[Data extracted from a collection]
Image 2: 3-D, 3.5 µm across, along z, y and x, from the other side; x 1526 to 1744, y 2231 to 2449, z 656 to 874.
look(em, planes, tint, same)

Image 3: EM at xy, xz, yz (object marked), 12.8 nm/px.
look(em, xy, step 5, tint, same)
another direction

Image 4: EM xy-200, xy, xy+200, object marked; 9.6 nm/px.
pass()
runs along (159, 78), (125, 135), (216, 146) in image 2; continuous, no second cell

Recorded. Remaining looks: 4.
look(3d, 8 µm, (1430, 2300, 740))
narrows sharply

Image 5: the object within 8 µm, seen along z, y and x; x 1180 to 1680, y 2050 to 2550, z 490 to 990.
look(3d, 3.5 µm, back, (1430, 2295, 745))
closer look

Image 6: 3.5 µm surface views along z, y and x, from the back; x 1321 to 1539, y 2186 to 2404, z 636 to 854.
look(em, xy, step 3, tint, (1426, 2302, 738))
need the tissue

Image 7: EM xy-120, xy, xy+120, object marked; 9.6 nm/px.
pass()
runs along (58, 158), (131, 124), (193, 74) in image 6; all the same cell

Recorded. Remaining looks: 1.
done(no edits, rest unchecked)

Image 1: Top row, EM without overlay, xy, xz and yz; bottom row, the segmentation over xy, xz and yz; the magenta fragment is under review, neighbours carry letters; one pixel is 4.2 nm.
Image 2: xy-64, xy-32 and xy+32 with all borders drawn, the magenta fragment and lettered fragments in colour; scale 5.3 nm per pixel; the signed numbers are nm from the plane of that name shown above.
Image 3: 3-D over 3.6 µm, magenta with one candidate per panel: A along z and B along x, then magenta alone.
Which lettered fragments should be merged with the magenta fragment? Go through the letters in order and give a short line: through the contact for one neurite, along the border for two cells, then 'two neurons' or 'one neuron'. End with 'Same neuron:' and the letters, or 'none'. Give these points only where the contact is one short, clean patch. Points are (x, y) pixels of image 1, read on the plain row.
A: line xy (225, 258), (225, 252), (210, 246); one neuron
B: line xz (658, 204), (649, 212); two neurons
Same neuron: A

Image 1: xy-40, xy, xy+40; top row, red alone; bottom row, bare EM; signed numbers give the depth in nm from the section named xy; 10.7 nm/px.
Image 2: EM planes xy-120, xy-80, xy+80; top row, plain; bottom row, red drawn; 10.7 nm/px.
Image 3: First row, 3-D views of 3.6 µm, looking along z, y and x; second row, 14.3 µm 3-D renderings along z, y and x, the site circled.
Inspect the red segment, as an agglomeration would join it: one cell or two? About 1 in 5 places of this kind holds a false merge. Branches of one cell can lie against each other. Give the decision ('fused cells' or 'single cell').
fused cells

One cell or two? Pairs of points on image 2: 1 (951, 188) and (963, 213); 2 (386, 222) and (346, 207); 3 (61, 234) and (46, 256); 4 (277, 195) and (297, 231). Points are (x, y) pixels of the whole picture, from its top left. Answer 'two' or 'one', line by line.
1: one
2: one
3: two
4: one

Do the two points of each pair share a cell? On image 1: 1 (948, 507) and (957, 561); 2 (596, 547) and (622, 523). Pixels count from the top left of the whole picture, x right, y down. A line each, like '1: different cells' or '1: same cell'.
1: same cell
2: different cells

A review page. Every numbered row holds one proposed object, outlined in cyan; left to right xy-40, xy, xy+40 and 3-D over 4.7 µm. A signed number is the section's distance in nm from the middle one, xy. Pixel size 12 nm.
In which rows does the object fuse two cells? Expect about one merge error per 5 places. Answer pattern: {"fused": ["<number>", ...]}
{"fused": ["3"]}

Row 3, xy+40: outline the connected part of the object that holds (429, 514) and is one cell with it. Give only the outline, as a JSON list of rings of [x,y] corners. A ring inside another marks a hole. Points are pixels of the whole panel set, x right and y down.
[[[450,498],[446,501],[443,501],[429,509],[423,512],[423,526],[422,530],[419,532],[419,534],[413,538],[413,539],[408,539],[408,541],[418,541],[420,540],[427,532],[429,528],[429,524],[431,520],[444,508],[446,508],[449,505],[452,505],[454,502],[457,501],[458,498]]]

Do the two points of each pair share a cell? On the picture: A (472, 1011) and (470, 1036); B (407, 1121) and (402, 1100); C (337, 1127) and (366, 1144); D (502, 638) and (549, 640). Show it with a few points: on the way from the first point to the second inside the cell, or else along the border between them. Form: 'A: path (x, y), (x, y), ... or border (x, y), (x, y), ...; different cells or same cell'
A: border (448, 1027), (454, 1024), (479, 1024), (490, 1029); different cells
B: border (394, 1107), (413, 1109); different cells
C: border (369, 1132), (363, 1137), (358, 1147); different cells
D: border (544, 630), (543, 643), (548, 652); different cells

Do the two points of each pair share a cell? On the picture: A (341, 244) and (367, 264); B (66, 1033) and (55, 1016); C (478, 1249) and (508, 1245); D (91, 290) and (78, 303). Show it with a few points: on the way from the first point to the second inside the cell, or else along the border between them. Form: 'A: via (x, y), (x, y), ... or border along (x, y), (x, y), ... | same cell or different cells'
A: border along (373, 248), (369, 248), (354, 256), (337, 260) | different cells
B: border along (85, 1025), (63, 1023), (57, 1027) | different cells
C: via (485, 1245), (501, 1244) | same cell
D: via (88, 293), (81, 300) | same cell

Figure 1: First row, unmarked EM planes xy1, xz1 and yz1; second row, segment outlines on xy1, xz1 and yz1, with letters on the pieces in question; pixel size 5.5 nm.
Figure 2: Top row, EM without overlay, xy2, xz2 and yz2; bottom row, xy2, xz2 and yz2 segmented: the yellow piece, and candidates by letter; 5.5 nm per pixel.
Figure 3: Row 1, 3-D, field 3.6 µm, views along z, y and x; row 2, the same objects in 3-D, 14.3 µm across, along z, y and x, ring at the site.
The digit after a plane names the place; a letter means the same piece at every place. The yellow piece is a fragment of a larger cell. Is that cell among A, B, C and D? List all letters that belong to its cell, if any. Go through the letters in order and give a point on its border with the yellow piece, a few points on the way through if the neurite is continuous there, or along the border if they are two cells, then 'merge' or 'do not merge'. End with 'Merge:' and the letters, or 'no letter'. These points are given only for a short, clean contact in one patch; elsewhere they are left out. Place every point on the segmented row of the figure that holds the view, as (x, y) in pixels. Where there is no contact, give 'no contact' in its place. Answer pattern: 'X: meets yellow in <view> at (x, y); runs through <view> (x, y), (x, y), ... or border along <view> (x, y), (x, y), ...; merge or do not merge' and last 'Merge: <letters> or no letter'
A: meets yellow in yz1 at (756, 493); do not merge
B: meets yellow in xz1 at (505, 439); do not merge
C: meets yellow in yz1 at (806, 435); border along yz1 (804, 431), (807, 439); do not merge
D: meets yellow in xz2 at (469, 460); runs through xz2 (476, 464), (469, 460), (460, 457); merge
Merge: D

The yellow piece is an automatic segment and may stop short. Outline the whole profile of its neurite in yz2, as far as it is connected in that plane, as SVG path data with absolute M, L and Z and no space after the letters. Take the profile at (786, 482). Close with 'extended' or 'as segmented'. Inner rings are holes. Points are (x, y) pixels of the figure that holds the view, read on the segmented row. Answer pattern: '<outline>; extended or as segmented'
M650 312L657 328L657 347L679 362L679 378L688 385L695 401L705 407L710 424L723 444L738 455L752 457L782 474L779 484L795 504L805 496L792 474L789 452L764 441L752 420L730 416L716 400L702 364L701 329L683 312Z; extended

▸ Work instruction
Where in the records does the word "section" appear? Copy each line that holds it.

▸ Response to the exercise
Image 1: xy-40, xy, xy+40; top row, red alone; bottom row, bare EM; signed numbers give the depth in nm from the section named xy; 10.7 nm/px.
A review page. Every numbered row holds one proposed object, outlined in cyan; left to right xy-40, xy, xy+40 and 3-D over 4.7 µm. A signed number is the section's distance in nm from the middle one, xy. Pixel size 12 nm.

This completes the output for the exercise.